Task requirements >> A line containing "magnification brightfield microscopy" appears in the material below. Return exactly every line from the first through that one, and only those.

►

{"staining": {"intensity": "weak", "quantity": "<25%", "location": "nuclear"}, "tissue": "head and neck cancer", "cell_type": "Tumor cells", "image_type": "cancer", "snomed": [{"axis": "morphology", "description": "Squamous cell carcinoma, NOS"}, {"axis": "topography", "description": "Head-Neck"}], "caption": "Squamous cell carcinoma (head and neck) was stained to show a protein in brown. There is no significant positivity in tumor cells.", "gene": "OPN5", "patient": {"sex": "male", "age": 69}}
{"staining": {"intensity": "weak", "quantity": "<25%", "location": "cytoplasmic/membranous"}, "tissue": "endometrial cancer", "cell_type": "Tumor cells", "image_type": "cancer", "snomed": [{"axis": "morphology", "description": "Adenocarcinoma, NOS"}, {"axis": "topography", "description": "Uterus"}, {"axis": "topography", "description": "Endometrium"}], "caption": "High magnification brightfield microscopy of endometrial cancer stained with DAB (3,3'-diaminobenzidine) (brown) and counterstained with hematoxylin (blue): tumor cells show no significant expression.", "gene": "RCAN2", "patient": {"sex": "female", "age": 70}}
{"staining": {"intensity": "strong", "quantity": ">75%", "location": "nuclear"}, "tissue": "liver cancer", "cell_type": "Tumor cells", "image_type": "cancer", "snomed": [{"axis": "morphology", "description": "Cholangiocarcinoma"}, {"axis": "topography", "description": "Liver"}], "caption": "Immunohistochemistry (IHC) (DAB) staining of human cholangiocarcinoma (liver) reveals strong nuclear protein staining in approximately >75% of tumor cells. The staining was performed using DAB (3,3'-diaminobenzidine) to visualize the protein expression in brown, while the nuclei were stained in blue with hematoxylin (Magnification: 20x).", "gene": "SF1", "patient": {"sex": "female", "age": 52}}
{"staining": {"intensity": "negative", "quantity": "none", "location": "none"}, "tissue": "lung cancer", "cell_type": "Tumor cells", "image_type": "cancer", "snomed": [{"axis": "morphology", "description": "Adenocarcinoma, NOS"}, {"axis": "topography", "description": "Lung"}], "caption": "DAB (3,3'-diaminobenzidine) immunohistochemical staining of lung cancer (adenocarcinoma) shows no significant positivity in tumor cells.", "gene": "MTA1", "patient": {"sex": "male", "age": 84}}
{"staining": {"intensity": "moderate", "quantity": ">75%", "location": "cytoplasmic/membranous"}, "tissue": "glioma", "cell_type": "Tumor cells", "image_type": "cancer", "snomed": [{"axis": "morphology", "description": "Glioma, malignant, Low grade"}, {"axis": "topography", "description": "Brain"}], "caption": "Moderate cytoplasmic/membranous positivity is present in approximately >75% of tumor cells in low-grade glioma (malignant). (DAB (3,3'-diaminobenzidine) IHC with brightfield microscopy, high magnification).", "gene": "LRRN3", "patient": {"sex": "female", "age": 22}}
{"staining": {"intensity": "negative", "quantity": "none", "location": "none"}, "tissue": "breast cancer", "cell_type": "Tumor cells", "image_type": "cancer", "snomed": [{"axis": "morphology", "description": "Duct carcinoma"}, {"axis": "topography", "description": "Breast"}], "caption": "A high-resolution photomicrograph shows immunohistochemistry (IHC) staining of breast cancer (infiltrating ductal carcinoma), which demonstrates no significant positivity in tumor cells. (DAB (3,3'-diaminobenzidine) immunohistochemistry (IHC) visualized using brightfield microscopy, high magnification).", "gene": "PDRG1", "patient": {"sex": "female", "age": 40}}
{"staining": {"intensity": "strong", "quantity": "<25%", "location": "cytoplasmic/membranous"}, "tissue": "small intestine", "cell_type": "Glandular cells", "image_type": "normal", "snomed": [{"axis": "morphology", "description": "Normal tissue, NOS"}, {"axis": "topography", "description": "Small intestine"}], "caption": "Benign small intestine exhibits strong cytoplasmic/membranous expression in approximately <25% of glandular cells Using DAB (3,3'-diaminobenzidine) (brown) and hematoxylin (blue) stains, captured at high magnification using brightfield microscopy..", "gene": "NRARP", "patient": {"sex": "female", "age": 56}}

◄

Answer to this exercise >>
{"staining": {"intensity": "weak", "quantity": "<25%", "location": "nuclear"}, "tissue": "head and neck cancer", "cell_type": "Tumor cells", "image_type": "cancer", "snomed": [{"axis": "morphology", "description": "Squamous cell carcinoma, NOS"}, {"axis": "topography", "description": "Head-Neck"}], "caption": "Squamous cell carcinoma (head and neck) was stained to show a protein in brown. There is no significant positivity in tumor cells.", "gene": "OPN5", "patient": {"sex": "male", "age": 69}}
{"staining": {"intensity": "weak", "quantity": "<25%", "location": "cytoplasmic/membranous"}, "tissue": "endometrial cancer", "cell_type": "Tumor cells", "image_type": "cancer", "snomed": [{"axis": "morphology", "description": "Adenocarcinoma, NOS"}, {"axis": "topography", "description": "Uterus"}, {"axis": "topography", "description": "Endometrium"}], "caption": "High magnification brightfield microscopy of endometrial cancer stained with DAB (3,3'-diaminobenzidine) (brown) and counterstained with hematoxylin (blue): tumor cells show no significant expression.", "gene": "RCAN2", "patient": {"sex": "female", "age": 70}}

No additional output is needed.